Amid all the divisiveness of and commotion over the judicial reform and protests in Israel, the fact that this week is Diaspora Week has been largely overlooked. It’s a pity.
No matter what the outcome of the constitutional crisis, the country will need to find a way to continue forward, and ties with Diaspora Jewry are an essential part of that process. No matter what arguments and rifts we have to deal with, we will have to overcome them. The divisiveness within Israel is reflected also in the strained ties with communities abroad, but these, too, need to be fixed.
Under the slogan, “Kulanu am u’le’olam” (#Forever_Am) – We are all one people and forever – the week’s activities are aimed at strengthening Israel’s connection to Jewish communities abroad and include a broad range of educational and social programs. Activities are taking place across the country, including talks (ranging from tackling antisemitism to the Jewish roots of Spider-Man), music, songs, plays, museum tours and movies (the Jerusalem Cinematheque, for example, has a different talk and movie relating to the Diaspora every evening).
At a time of increased antisemitism and the acts of the BDS movement, Israelis need to remember that our fates as members of the Jewish people are intertwined. We should, however, also be careful not to base our relationship only on combating antisemitism together.

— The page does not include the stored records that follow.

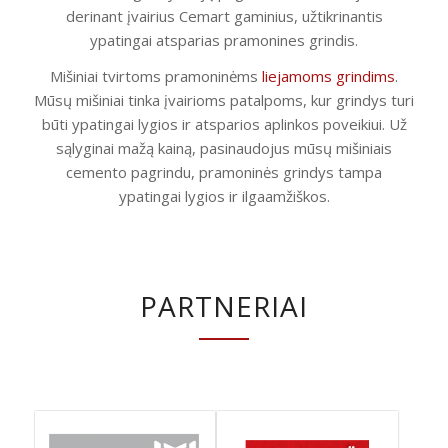
derinant įvairius Cemart gaminius, užtikrinantis
ypatingai atsparias pramonines grindis.
Mišiniai tvirtoms pramoninėms
liejamoms grindims
.
Mūsų mišiniai tinka įvairioms patalpoms, kur grindys turi
būti ypatingai lygios ir atsparios aplinkos poveikiui. Už
sąlyginai mažą kainą, pasinaudojus mūsų mišiniais
cemento pagrindu, pramoninės grindys tampa
ypatingai lygios ir ilgaamžiškos.
PARTNERIAI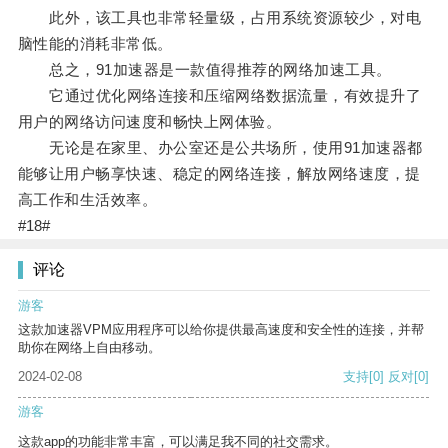
此外，该工具也非常轻量级，占用系统资源较少，对电
脑性能的消耗非常低。
总之，91加速器是一款值得推荐的网络加速工具。
它通过优化网络连接和压缩网络数据流量，有效提升了
用户的网络访问速度和畅快上网体验。
无论是在家里、办公室还是公共场所，使用91加速器都
能够让用户畅享快速、稳定的网络连接，解放网络速度，提
高工作和生活效率。
#18#
评论
游客
这款加速器VPM应用程序可以给你提供最高速度和安全性的连接，并帮
助你在网络上自由移动。
2024-02-08
支持
[0]
反对
[0]
游客
这款app的功能非常丰富，可以满足我不同的社交需求。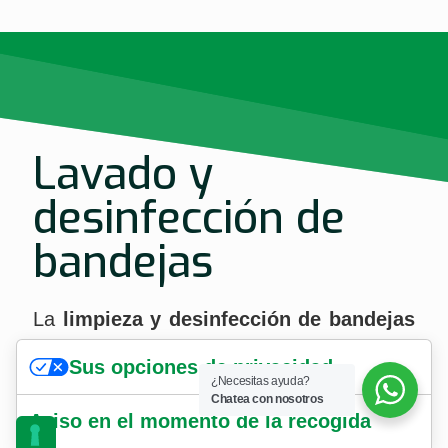
Lavado y
desinfección de
bandejas
La
limpieza y desinfección de bandejas
es una práctica fundamental para prevenir
Sus opciones de privacidad
la propagación de patógenos y garantizar
¿Necesitas ayuda?
Chatea con nosotros
condiciones óptimas para los cultivos
Aviso en el momento de la recogida
posteriores.
Atlantic Man.
propone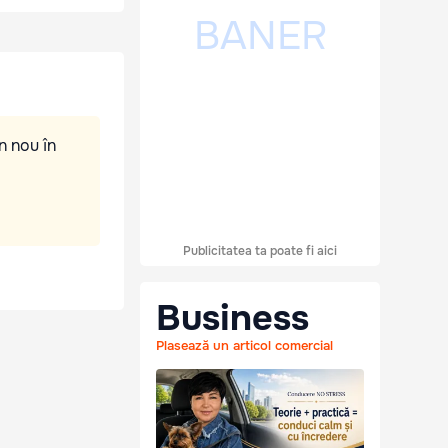
n nou în
Publicitatea ta poate fi aici
Business
Plasează un articol comercial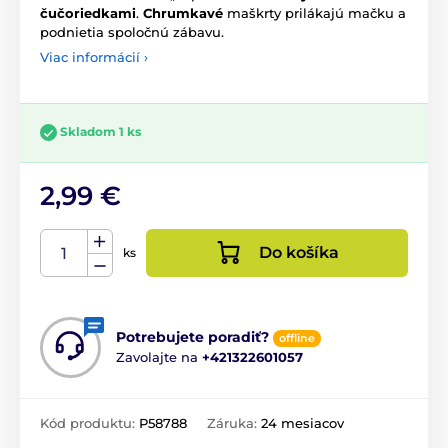
čučoriedkami
.
Chrumkavé
maškrty prilákajú mačku a
podnietia spoločnú zábavu.
Viac informácií ›
Skladom 1 ks
2,99 €
Do košíka
ks
Potrebujete poradiť?
offline
Zavolajte na
+421322601057
Kód produktu:
P58788
Záruka:
24 mesiacov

Jewish Diaspora is broad and not a monolith
We must also remember that the Jewish Diaspora – half of the Jewish people – live in communities across the globe. Care must be taken not to equate the Diaspora only with Jews in North America, even if they are the majority. Similarly, there are Ashkenazi and Sephardi Diaspora communities, and a range of other special communities with unique customs and traditions, just as the Jewish majority in Israel is not homogeneous. We can learn from the diversity.
Israelis who travel abroad on vacation often do not take the time to get to know local Jewish communities. But people who spend a period of time in the Diaspora, for work, studies or as emissaries, learn to appreciate how their own Jewish identity can be strengthened through the experience. Jews outside of Israel have to deal with special challenges regarding their religious and ethnic identity that Israeli Jews do not face. Learning about these challenges and how to handle them can be mutually beneficial.

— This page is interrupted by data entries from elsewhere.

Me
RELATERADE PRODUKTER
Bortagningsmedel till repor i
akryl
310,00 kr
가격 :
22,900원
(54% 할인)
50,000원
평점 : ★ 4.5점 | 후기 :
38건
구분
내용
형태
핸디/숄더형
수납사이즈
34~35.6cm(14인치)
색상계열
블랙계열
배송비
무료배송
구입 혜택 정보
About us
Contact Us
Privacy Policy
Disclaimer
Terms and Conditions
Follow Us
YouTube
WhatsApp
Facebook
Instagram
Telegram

In the last year, we have also seen the importance of Israel-Diaspora ties when it came to Jews from Ukraine, Russia and surrounding countries impacted by the war launched by Vladimir Putin. The way Jewish communities around the world and in Israel have acted to help their brethren has been heartwarming.

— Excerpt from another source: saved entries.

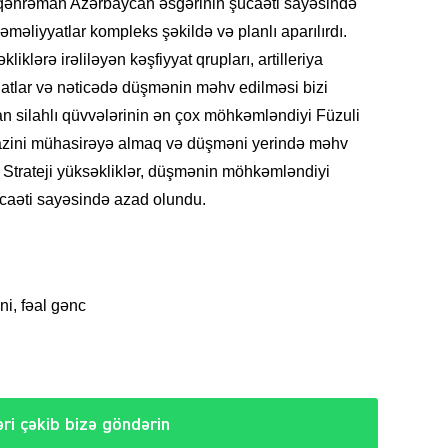
i qəhrəman Azərbaycan əsgərinin şücaəti sayəsində
SIYAS
 əməliyyatlar kompleks şəkildə və planlı aparılırdı.
klərə irəliləyən kəşfiyyat qrupları, artilleriya
natlar və nəticədə düşmənin məhv edilməsi bizi
an silahlı qüvvələrinin ən çox möhkəmləndiyi Füzuli
azini mühasirəyə almaq və düşməni yerində məhv
DÜNYA
 Strateji yüksəkliklər, düşmənin möhkəmləndiyi
ücaəti sayəsində azad olundu.
CƏMIY
i, fəal gənc
SIYAS
ri çəkib bizə göndərin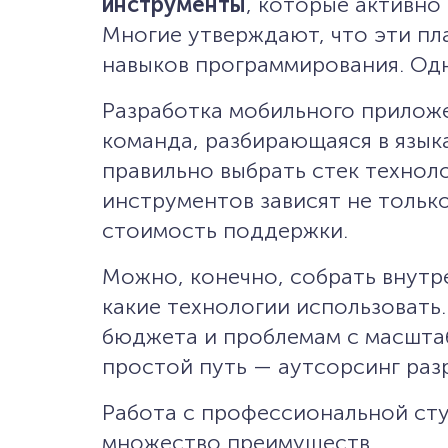
инструменты
, которые активно
Многие утверждают, что эти п
навыков программирования. Одн
Разработка мобильного приложе
команда, разбирающаяся в язык
правильно выбрать стек техноло
инструментов зависят не тольк
стоимость поддержки.
Можно, конечно, собрать внутр
какие технологии использовать
бюджета и проблемам с масшта
простой путь — аутсорсинг раз
Работа с профессиональной сту
множество преимуществ.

The ties between Israel and the Diaspora are special. There is a connection that crosses continents, languages and customs. This special affinity needs to be fostered and furthered.
In Israel, the focus over the years has naturally been on the Law of Return and encouraging aliyah. Continuing to help immigration to Israel requires calm and careful thinking about the Law of Return, who is eligible and their links to the Jewish people.
At the same time, Israel also needs to make the switch and accept that the Jews who live in the Diaspora have legitimate communities and concerns. These communities cannot be ignored. While in the past, Israel was dependent to a large extent on these Diaspora communities, the relationship today is far more symbiotic. Israel must help Diaspora communities.
The Jewish people have survived challenges over millennia. Just as we call on Jews abroad to maintain their ties with Israel and make sure to educate the next generation on the importance of those ties, we in Israel must make sure that Israeli Jews realize the importance of those bonds and ensure that schoolchildren are taught about them.
It is good to have special activities for Diaspora Week; it would be better to keep this special relationship in mind year-round. However difficult the times, however serious the political divides both in Israel and abroad, we are one people. One family. That’s the thought to keep in mind, particularly as we approach Passover, when we recall the Exodus from Egypt and our joint history.